Some open weight models can call tools, however they don’t work reliably, and this is what sets them apart from Gemma 4. The model provides valid JSON variables, processes optional parameters correctly, and decides when to return information and not call a tool. As you continue to use it, keep the following in mind:
- The quality of the schema is very important. If your field definition isn’t clear, you’ll have a hard time identifying your tool’s arguments.
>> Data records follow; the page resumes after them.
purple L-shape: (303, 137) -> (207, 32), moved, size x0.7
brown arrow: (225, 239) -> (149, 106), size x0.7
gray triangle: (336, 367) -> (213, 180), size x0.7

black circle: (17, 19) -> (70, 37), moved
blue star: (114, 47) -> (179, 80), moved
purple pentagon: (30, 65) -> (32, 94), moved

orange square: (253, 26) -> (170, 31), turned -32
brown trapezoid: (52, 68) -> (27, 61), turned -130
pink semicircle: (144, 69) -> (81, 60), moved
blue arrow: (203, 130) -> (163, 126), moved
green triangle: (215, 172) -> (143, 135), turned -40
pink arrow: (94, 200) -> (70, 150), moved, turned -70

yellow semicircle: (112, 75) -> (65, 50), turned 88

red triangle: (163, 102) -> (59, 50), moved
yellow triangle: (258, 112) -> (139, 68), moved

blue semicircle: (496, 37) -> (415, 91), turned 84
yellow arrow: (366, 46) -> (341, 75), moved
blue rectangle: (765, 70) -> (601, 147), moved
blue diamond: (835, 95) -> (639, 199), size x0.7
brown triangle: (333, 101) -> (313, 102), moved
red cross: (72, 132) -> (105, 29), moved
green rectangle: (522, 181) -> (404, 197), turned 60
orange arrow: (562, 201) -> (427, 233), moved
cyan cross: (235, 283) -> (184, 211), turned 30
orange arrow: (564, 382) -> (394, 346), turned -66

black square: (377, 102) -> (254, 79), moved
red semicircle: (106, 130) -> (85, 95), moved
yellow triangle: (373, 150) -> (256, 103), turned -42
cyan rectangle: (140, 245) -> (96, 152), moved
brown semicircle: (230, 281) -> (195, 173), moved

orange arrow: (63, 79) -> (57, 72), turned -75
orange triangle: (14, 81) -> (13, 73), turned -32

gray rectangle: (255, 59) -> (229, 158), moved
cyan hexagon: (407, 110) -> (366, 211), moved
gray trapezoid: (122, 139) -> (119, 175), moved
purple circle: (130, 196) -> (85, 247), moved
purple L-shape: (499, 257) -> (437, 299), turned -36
Be specific about units, formats, and examples.
- The required list is validated by Gemma 4. Gemma 4 respects the required/optional distinction.
- If the tool returns a result, that result becomes the context of any “role”: the “tool” messages you send during your last pass. A rich result from the tool, the answer will be rich.
- A common mistake is to return the result of a tool as “role”: “user” instead of “role”: “tool”, as the model will not refer to you correctly and will try to re-invoke the call.
Also read: Top 10 Gemma 4 projects that will blow your mind
The conclusion
He created a real AI agent that uses the function calling feature of Gemma 4, and it works everywhere. An agent-based system uses all the building blocks in production. Possible next steps may include:
- adding a file system tool that will allow reading and writing local files on demand;
- using an SQL database as a way to query natural language data;
- creating a memory tool that will create session snapshots and write them to disk, thus giving the agent the ability to remember past conversations.
An open-source AI agent is emerging rapidly. Gemma 4’s ability to support scheduled workloads provides greater performance autonomy without relying on the cloud. Start small, create a working system, and the building blocks for your next projects will be ready to come together.
Sign in to continue reading and enjoy content curated by experts.